Closed Augnine closed 4 years ago
You can use the expert disc with good effect only if the expert disc eval loss is about ~0.25
You can use the expert disc with good effect only if the expert disc eval loss is about ~0.25
Thanks for your reply. There is another question about hyperparameters.
you choose: batch size = 64 learning rate = 1e-4, Adam optimizer with default parameters
Is there any other important hyper-parameter that can hace a large effect
Is there any other important hyper-parameter that can have a large effect
Not to our knowledge.
Is there any other important hyper-parameter that can have a large effect
Not to our knowledge.
I will try it again.Thanks
Here is one overlooked part of the code in dataloader when using external datasets. https://github.com/Rudrabha/Wav2Lip/blob/master/color_syncnet_train.py#L77
The img_name and wrong_img_name are chosen randomly. The syncnet paper says that the positive and negative examples are to be within a window of 2 seconds. The network might not learn anything when given something which is completely out of sync.

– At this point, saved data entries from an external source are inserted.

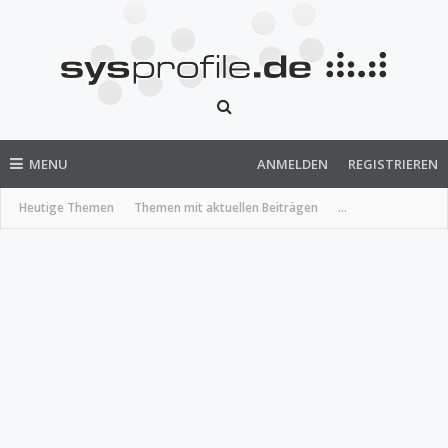
MENU
ANMELDEN
REGISTRIEREN
Heutige Themen
Themen mit aktuellen Beiträgen
...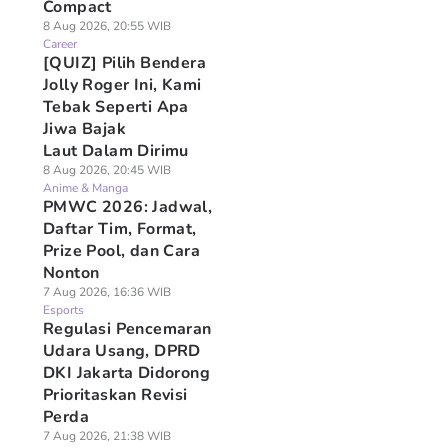
Compact
8 Aug 2026, 20:55 WIB
Career
[QUIZ] Pilih Bendera
Jolly Roger Ini, Kami
Tebak Seperti Apa
Jiwa Bajak
Laut Dalam Dirimu
8 Aug 2026, 20:45 WIB
Anime & Manga
PMWC 2026: Jadwal,
Daftar Tim, Format,
Prize Pool, dan Cara
Nonton
7 Aug 2026, 16:36 WIB
Esports
Regulasi Pencemaran
Udara Usang, DPRD
DKI Jakarta Didorong
Prioritaskan Revisi
Perda
7 Aug 2026, 21:38 WIB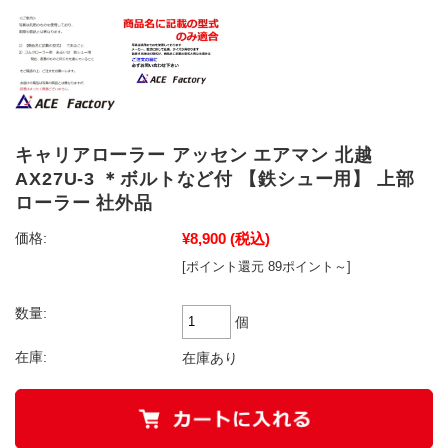
キャリアローラー アッセン エアマン 北越
AX27U-3 ＊ボルトなど付 【鉄シュー用】 上部
ローラー 社外品
¥8,900
(税込)
価格:
[ポイント還元 89ポイント～]
数量:
個
在庫:
在庫あり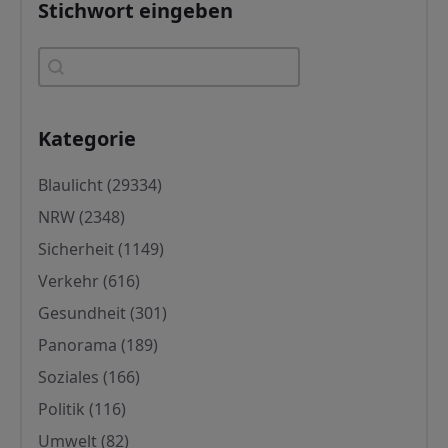
Stichwort eingeben
Stichwort eingeben
Stichwort eingeben
Kategorie
Kategorie
Blaulicht
(29334)
NRW
(2348)
Sicherheit
(1149)
Verkehr
(616)
Gesundheit
(301)
Panorama
(189)
Soziales
(166)
Politik
(116)
Umwelt
(82)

So, you might want to change that window to be a random choice within 100 frames in either direction.
The syncnet paper says that the positive and negative examples are to be within a window of 2 seconds.

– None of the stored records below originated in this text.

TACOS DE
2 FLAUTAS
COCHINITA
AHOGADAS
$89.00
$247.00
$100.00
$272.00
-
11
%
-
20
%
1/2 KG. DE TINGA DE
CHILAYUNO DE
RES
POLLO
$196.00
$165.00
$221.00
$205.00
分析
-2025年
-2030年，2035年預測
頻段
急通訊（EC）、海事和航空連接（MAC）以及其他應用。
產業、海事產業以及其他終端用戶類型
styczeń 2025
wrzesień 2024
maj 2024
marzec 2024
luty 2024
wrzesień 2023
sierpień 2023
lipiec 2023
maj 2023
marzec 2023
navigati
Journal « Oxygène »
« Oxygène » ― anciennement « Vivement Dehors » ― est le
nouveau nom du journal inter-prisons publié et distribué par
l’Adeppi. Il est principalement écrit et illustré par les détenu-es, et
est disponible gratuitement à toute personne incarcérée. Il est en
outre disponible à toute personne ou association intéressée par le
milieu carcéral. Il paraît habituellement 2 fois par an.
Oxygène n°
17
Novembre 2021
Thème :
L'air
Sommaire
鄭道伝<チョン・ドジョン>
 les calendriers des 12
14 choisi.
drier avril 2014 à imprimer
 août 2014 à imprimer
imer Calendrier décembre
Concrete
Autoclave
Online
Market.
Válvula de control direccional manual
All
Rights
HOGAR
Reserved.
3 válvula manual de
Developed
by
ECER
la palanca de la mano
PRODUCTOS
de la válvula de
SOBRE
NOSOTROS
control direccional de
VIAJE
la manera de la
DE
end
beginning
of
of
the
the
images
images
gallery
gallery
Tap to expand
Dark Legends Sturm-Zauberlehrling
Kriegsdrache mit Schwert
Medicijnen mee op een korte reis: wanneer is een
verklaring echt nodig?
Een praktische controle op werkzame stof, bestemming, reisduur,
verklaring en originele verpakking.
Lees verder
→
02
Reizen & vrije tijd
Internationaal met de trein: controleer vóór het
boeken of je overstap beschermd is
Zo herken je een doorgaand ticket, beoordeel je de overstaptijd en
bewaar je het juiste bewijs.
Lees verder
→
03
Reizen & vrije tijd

Do you know the reason why this would work better? We do not, as even a randomly sampled segment is off sync. Please let us know if you have some idea.
Intuitively, if the windows was smaller, We choose negative pairs in close proximity, or even with partial overlap more often. These are harder examples to learn. As opposed to random sampling from the entire video, where you would not see such difficult examples as often. It also keeps the remainder of the lower face area similar (In most cases), which means more importance given to the lip area to distinguish positive from negative examples.
We will definitely try this and will add it as a suggestion if it works better. Thanks!
I am training the expert discriminator using my own dataset,but the loss is above 0.69. I am confused whether the model can be used for ‘wav2lip_train'.